** HOW TO COMPLETE THIS TASK **
Go through the records and extract every line with the word "correct".

Dataset records
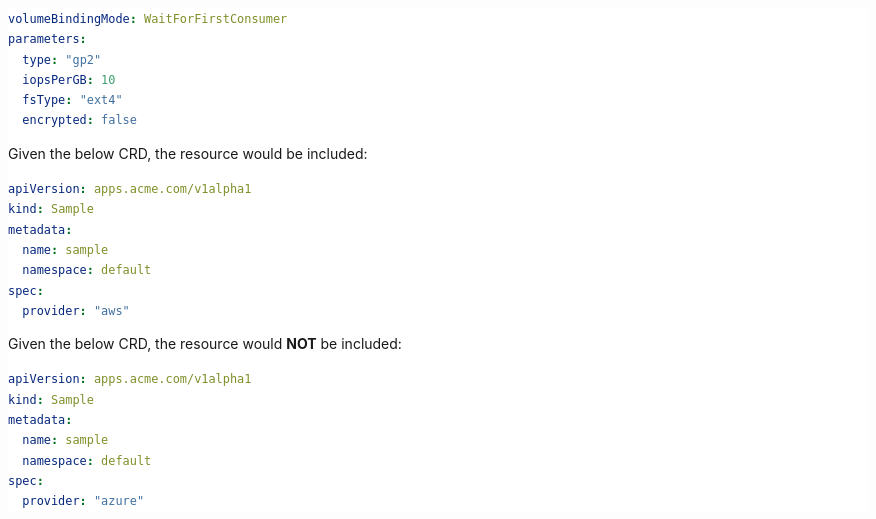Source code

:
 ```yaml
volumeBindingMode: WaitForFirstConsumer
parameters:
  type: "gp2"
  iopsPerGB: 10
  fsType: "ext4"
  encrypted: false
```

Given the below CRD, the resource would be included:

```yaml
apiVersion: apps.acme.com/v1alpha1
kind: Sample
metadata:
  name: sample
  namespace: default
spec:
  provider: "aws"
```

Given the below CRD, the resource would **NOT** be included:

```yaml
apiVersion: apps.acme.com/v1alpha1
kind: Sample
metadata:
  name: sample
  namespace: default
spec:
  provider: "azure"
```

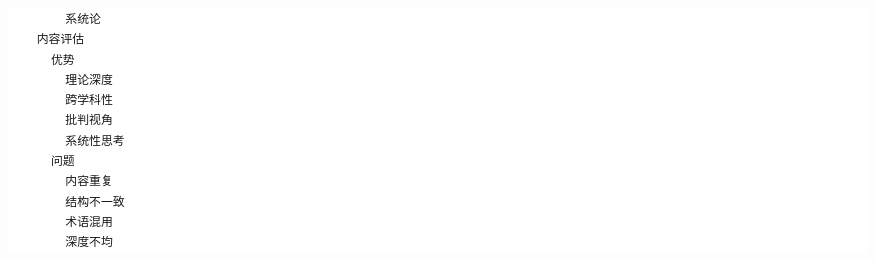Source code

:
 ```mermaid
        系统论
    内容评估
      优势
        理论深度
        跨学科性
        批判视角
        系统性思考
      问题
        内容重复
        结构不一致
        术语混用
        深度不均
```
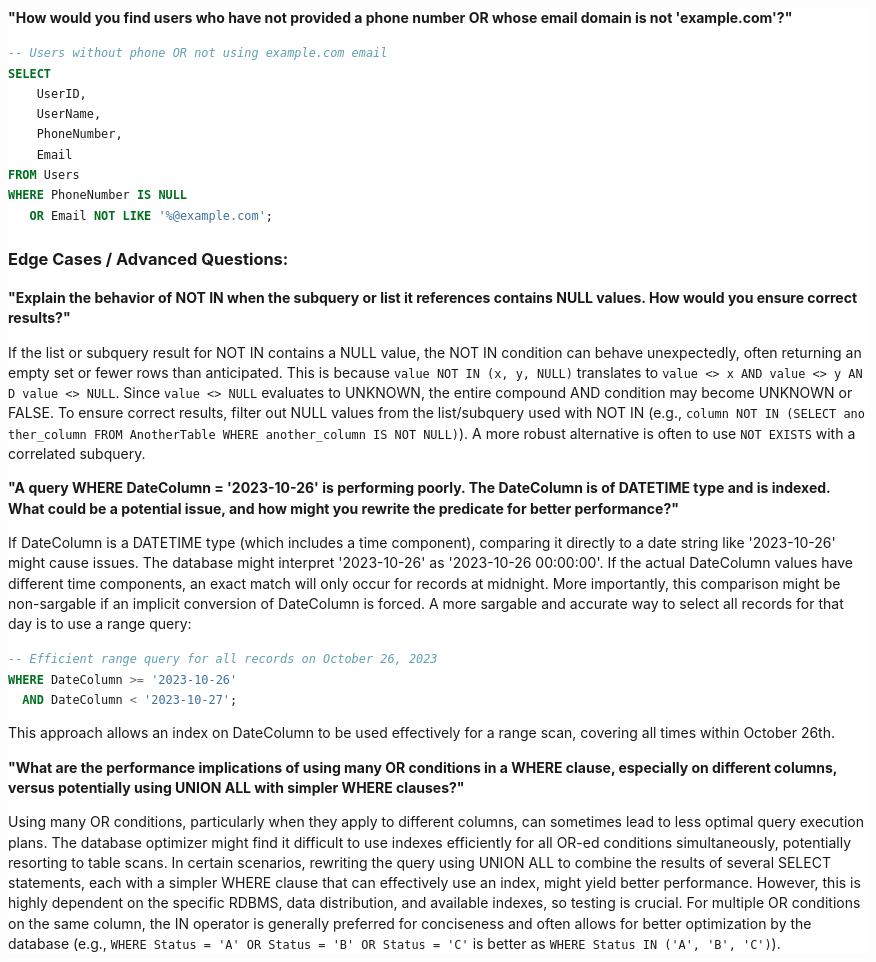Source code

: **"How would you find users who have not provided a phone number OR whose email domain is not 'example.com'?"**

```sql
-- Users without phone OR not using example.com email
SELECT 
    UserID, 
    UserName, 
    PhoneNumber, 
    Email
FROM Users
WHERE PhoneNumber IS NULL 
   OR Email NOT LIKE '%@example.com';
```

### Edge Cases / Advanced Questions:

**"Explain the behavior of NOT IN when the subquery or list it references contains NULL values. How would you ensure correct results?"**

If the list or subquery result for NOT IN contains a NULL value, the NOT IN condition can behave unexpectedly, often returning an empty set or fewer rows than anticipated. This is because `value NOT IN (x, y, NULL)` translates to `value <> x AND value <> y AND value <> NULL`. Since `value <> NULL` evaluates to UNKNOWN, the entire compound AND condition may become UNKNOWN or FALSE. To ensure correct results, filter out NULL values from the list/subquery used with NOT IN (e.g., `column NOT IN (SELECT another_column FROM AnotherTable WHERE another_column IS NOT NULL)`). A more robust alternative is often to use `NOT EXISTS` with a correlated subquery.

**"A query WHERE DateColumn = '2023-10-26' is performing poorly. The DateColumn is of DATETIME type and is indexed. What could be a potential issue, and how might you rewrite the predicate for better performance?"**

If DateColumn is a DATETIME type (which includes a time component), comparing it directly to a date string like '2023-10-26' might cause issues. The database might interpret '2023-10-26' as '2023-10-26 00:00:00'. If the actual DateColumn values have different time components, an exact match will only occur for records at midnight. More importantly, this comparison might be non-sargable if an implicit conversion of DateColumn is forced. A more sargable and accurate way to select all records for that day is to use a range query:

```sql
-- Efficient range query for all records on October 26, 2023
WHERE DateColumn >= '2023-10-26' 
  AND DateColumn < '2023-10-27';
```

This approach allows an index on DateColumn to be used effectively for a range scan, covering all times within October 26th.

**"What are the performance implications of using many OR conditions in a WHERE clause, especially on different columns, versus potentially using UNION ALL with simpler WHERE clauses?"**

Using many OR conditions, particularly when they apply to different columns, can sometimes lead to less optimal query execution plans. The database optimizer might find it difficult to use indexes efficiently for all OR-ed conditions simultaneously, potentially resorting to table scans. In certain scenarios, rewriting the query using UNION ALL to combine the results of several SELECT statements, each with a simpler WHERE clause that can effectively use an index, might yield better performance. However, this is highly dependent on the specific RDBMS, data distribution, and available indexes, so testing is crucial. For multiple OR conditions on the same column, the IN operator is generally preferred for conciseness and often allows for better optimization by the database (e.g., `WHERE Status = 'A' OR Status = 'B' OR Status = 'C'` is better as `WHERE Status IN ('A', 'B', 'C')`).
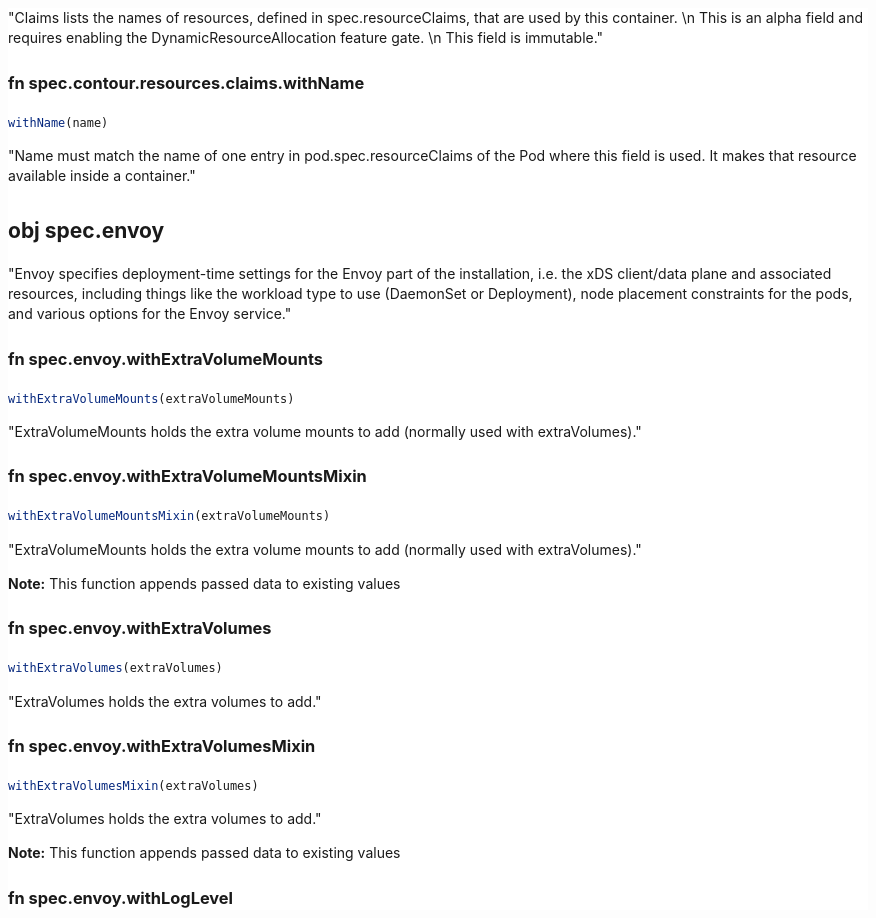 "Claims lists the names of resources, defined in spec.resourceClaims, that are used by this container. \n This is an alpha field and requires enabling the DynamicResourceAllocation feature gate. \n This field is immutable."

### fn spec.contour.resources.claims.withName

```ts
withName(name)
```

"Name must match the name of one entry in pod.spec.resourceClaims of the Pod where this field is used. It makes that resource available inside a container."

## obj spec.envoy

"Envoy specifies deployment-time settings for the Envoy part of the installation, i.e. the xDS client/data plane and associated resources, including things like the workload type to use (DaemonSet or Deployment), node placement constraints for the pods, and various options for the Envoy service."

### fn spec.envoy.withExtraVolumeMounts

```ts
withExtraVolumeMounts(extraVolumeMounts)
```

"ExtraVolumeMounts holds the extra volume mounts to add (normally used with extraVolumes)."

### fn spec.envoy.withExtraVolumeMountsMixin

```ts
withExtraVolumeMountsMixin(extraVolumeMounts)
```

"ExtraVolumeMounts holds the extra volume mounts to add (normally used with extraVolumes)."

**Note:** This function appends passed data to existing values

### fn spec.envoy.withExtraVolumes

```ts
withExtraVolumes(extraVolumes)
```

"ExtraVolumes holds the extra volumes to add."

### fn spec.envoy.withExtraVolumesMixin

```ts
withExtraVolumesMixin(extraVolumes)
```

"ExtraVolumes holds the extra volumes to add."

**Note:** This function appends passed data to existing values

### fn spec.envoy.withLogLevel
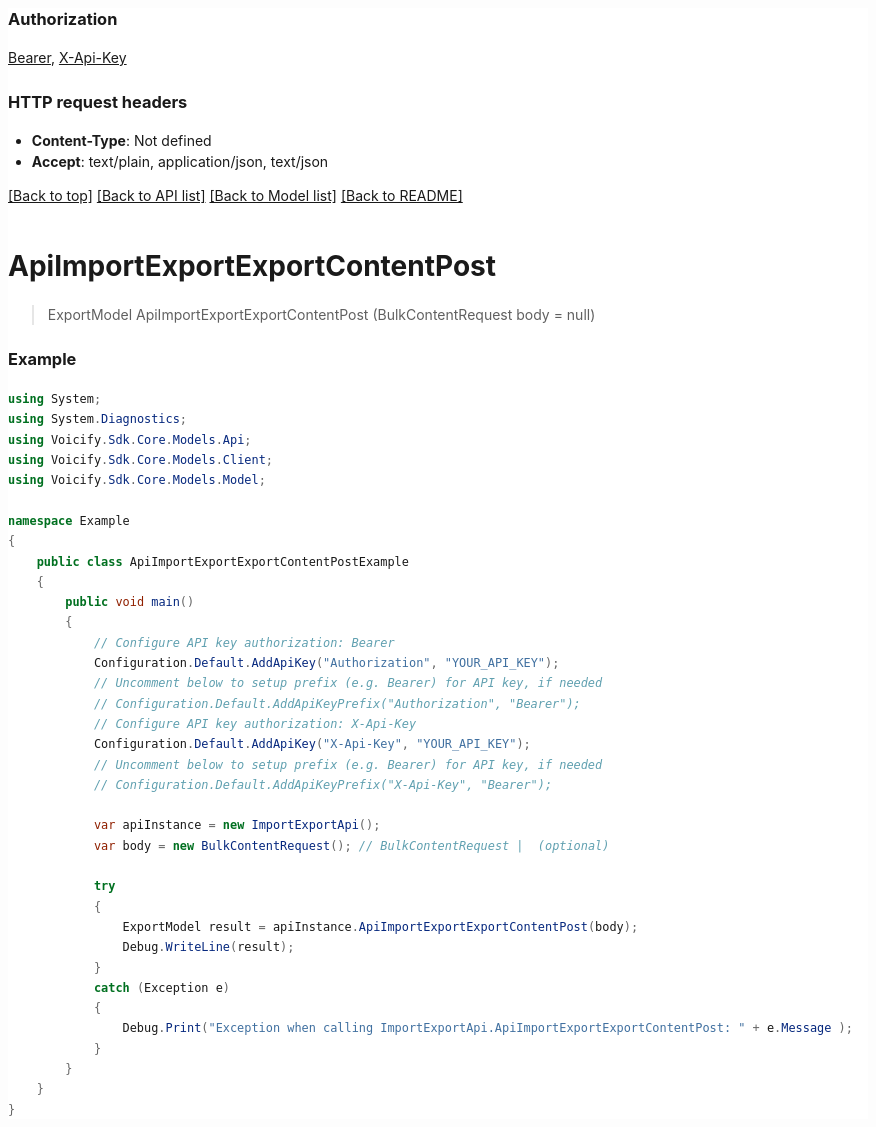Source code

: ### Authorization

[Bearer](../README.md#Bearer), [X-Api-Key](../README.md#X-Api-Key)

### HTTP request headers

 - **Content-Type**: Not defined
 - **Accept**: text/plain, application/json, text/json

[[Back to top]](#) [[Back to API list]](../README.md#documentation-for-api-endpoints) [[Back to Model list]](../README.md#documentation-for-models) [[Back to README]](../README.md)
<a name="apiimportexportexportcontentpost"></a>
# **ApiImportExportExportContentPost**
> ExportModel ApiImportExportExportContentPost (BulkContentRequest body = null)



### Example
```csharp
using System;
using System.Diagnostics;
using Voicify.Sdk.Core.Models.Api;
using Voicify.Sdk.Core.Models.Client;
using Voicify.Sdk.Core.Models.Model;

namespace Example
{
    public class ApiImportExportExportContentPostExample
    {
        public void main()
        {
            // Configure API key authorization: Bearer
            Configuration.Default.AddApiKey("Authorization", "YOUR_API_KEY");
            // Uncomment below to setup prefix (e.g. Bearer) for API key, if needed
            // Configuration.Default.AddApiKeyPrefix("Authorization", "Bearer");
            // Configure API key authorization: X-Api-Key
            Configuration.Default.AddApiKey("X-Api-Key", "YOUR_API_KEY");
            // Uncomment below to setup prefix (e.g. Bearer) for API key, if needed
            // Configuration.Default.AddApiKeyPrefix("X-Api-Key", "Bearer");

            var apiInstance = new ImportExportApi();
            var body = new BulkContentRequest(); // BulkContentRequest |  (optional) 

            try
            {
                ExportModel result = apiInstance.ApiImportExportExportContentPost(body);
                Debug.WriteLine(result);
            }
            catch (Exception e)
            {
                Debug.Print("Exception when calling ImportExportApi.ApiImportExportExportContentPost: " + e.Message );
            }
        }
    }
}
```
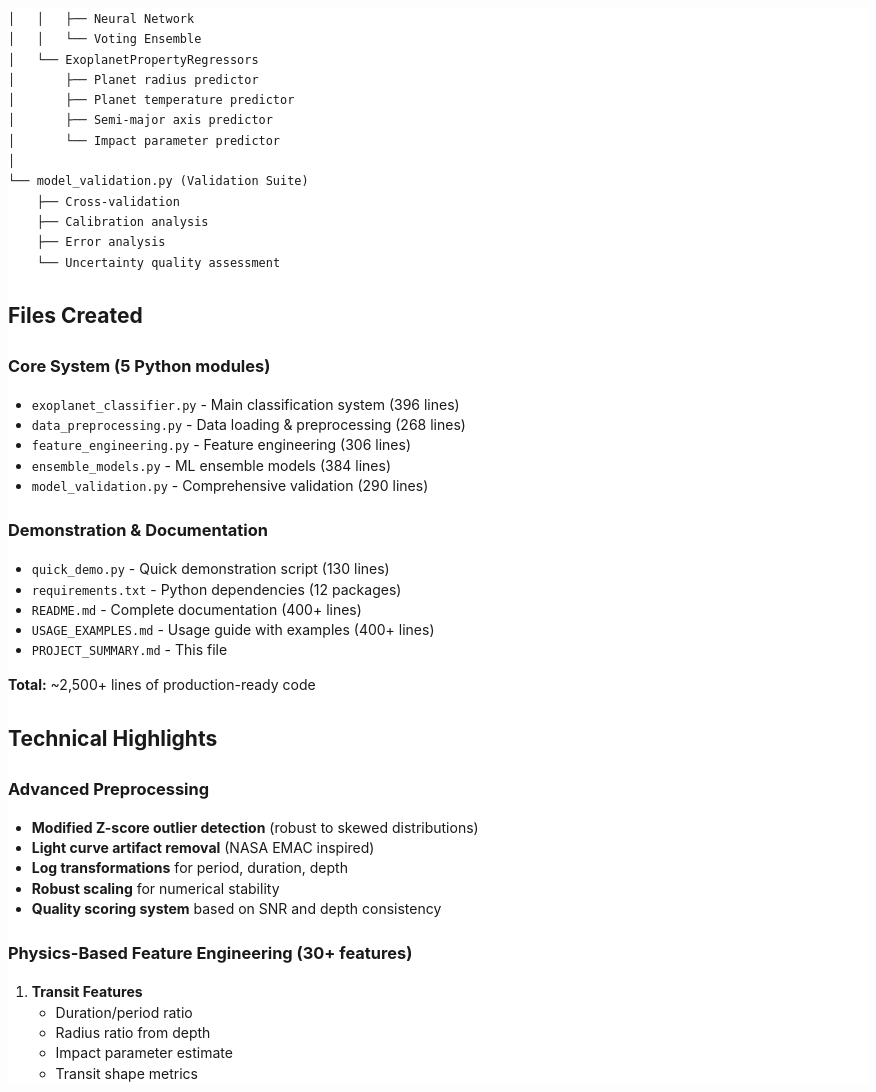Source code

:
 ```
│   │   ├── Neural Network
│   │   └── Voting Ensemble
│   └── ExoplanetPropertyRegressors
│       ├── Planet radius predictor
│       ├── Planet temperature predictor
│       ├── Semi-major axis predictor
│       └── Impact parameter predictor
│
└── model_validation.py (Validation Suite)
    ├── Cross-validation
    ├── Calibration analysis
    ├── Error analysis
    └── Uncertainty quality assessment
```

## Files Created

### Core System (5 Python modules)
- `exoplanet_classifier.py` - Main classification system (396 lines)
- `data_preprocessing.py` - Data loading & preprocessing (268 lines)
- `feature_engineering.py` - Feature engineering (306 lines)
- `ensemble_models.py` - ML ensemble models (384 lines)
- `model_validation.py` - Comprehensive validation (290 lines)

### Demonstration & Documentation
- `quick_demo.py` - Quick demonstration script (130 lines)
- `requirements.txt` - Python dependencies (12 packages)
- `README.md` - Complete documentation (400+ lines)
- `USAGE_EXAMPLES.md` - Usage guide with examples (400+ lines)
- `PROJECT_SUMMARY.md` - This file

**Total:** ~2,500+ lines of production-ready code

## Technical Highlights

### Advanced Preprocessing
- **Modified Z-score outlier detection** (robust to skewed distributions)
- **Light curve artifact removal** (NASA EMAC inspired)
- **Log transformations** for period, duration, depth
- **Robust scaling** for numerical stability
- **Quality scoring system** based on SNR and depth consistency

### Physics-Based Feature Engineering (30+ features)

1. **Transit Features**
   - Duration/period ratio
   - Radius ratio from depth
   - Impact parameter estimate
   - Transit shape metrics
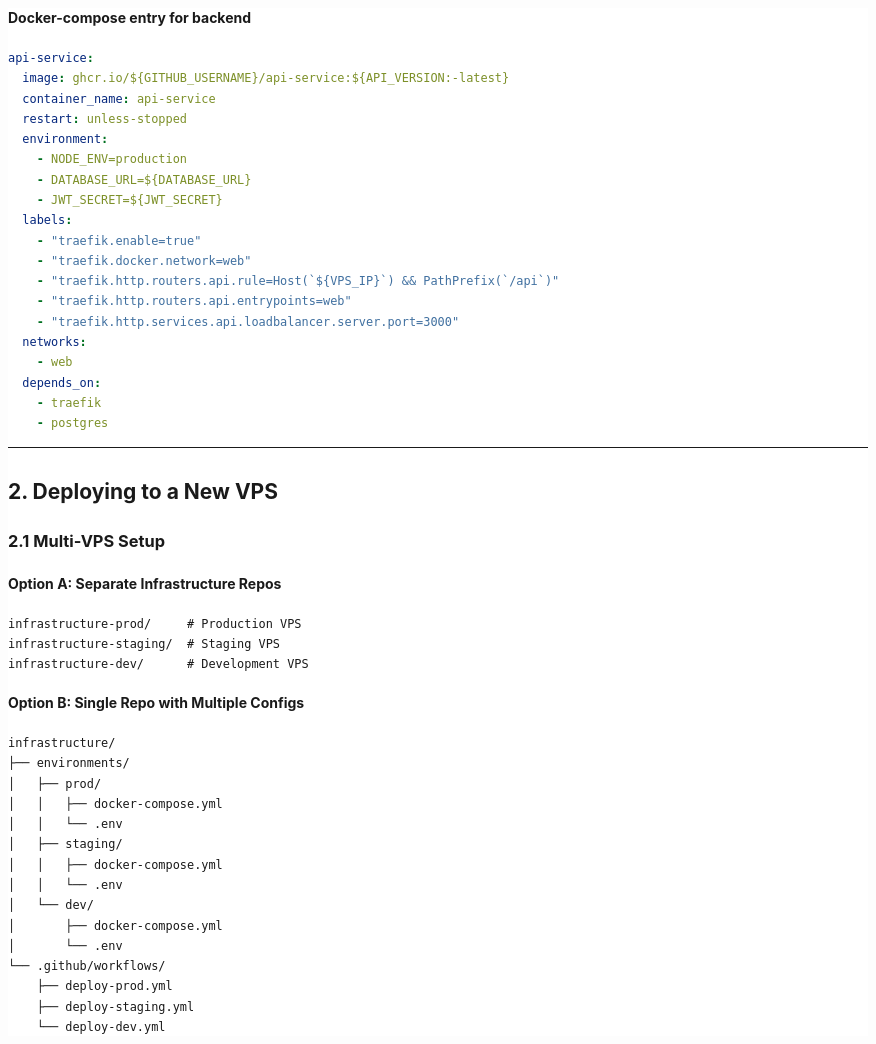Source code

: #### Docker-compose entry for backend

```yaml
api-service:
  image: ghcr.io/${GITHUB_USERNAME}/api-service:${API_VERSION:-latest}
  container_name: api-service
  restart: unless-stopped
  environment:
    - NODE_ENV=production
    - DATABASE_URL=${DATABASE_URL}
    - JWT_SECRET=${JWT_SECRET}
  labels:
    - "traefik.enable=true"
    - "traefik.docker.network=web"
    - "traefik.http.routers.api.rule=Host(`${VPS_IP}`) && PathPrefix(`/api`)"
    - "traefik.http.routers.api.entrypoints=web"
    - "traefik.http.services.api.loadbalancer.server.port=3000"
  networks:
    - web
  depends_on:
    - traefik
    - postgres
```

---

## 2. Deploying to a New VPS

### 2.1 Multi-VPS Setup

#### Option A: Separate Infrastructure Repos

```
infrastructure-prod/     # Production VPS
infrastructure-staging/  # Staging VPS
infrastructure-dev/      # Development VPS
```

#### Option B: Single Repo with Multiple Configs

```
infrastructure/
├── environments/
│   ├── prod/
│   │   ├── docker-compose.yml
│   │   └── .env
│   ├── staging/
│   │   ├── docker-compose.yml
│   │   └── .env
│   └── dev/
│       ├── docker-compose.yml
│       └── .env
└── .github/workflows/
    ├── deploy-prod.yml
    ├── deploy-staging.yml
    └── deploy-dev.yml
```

** RESULT FOR THIS TASK **
**"Explain the behavior of NOT IN when the subquery or list it references contains NULL values. How would you ensure correct results?"**
If the list or subquery result for NOT IN contains a NULL value, the NOT IN condition can behave unexpectedly, often returning an empty set or fewer rows than anticipated. This is because `value NOT IN (x, y, NULL)` translates to `value <> x AND value <> y AND value <> NULL`. Since `value <> NULL` evaluates to UNKNOWN, the entire compound AND condition may become UNKNOWN or FALSE. To ensure correct results, filter out NULL values from the list/subquery used with NOT IN (e.g., `column NOT IN (SELECT another_column FROM AnotherTable WHERE another_column IS NOT NULL)`). A more robust alternative is often to use `NOT EXISTS` with a correlated subquery.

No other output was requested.